Baťa choisit l’architecte vernaculaire et moderniste František Gahura et lui demande de réaliser pour les logements un très simple dessin. Il exécutera les plans d’un cube basique de 6 m x 6 m, une boîte (à chaussures) facilement reproductible et déclinable. Gahura y ajoute des matériaux peu coûteux : blocs de brique rouge, briques de verre, châssis en métal...
Ce sont les mêmes éléments architecturaux utilisés pour les usines qui ont été employés pour toutes les constructions de la ville. Ce n’est pas seulement faire preuve d’économie, mais c’est aussi replacer l’industrie au centre de la vie.

_ _ _ _ _ _ _

* **CONSIGNE 1**
D'après le document source, quelles sont les dimensions du cube basique dont Gahura exécute les plans ?

* **EXTRAITS DES LIGNES**
_ _ _ _ _ _ _

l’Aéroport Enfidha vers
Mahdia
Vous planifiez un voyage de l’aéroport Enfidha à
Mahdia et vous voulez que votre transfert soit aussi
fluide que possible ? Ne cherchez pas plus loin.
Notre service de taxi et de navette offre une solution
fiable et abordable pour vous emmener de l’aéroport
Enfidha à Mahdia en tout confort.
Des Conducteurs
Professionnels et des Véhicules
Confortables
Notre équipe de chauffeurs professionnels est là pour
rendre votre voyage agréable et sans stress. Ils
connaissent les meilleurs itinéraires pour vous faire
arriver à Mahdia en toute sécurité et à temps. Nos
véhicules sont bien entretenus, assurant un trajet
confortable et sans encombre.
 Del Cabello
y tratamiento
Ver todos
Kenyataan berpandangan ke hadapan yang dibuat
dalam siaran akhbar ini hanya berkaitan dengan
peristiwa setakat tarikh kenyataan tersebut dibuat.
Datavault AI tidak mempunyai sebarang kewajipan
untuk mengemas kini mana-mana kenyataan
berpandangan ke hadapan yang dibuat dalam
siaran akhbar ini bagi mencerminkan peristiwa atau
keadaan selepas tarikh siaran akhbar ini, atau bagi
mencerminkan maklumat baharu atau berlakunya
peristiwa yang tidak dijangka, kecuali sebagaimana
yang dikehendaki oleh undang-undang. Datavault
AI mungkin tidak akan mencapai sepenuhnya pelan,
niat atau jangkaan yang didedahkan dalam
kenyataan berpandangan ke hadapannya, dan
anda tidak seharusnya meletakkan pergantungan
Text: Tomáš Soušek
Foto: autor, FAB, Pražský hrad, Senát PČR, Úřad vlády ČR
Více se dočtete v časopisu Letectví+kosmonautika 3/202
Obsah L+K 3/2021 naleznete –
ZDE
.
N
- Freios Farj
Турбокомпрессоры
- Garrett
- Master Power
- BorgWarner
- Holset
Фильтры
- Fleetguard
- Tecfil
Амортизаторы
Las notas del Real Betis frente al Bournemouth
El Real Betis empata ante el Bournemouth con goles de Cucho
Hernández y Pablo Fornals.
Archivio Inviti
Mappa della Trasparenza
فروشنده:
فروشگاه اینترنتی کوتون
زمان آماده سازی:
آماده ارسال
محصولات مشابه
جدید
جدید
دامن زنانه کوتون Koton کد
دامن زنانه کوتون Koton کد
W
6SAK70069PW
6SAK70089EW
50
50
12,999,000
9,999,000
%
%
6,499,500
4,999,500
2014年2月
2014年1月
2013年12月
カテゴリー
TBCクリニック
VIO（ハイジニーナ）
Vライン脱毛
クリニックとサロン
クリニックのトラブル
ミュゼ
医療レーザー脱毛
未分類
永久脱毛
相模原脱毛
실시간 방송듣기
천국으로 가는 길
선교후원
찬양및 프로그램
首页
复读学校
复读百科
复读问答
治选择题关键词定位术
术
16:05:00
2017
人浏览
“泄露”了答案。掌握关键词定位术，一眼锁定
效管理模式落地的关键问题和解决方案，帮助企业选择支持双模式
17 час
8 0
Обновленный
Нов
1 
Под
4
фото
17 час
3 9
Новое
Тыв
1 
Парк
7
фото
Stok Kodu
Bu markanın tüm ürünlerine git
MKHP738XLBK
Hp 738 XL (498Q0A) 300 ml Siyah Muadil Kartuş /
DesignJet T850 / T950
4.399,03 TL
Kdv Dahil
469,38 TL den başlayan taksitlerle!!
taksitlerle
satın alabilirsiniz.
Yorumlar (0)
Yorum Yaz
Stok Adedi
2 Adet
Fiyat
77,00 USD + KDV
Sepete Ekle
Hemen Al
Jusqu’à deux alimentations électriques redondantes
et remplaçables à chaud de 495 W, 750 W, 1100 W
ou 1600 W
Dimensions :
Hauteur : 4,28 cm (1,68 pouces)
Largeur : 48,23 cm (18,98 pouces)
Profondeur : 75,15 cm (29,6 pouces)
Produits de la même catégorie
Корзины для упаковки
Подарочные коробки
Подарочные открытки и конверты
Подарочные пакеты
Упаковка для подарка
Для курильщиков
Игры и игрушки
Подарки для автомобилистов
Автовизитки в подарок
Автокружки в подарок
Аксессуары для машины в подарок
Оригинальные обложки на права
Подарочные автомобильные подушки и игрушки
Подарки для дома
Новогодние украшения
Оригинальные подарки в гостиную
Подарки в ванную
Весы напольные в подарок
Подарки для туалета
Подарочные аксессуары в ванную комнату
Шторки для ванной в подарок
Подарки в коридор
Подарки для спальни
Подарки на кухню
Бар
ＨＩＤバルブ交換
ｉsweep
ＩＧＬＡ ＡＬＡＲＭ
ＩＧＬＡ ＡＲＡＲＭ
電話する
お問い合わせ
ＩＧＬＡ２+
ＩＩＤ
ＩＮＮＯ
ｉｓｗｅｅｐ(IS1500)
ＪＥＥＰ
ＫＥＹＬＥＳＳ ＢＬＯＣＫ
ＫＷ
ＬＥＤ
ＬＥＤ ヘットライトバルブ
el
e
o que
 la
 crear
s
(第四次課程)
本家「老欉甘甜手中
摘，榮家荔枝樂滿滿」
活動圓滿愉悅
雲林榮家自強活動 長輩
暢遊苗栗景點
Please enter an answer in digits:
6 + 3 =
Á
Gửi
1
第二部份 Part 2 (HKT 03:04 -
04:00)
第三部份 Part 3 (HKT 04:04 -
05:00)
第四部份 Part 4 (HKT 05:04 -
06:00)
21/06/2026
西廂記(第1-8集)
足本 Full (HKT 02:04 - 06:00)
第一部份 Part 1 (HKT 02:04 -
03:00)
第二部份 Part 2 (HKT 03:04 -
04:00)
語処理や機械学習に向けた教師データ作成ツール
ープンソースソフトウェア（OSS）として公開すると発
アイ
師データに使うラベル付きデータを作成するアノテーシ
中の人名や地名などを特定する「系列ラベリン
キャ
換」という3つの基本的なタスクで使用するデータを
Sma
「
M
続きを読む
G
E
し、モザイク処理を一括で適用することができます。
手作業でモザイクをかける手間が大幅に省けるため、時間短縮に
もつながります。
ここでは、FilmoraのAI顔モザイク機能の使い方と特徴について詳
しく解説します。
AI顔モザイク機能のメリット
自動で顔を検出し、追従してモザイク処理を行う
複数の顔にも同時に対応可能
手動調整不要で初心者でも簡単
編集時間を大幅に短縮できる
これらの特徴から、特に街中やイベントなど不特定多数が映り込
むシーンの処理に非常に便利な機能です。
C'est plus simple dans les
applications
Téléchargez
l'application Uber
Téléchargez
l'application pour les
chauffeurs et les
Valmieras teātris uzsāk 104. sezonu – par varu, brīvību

_ _ _ _ _ _ _

* **CONSIGNE 2**
Recopiez les lignes depuis la première jusqu'à celle qui contient « siaran akhbar ini bagi », incluse, en substituant « Sousse » à « Mahdia » et sans rien modifier d'autre.

* **ZONE DE RÉPONSE 1**
6 m x 6 m.

* **ZONE DE RÉPONSE 2**
l’Aéroport Enfidha vers
Sousse
Vous planifiez un voyage de l’aéroport Enfidha à
Sousse et vous voulez que votre transfert soit aussi
fluide que possible ? Ne cherchez pas plus loin.
Notre service de taxi et de navette offre une solution
fiable et abordable pour vous emmener de l’aéroport
Enfidha à Sousse en tout confort.
Des Conducteurs
Professionnels et des Véhicules
Confortables
Notre équipe de chauffeurs professionnels est là pour
rendre votre voyage agréable et sans stress. Ils
connaissent les meilleurs itinéraires pour vous faire
arriver à Sousse en toute sécurité et à temps. Nos
véhicules sont bien entretenus, assurant un trajet
confortable et sans encombre.
 Del Cabello
y tratamiento
Ver todos
Kenyataan berpandangan ke hadapan yang dibuat
dalam siaran akhbar ini hanya berkaitan dengan
peristiwa setakat tarikh kenyataan tersebut dibuat.
Datavault AI tidak mempunyai sebarang kewajipan
untuk mengemas kini mana-mana kenyataan
berpandangan ke hadapan yang dibuat dalam
siaran akhbar ini bagi mencerminkan peristiwa atau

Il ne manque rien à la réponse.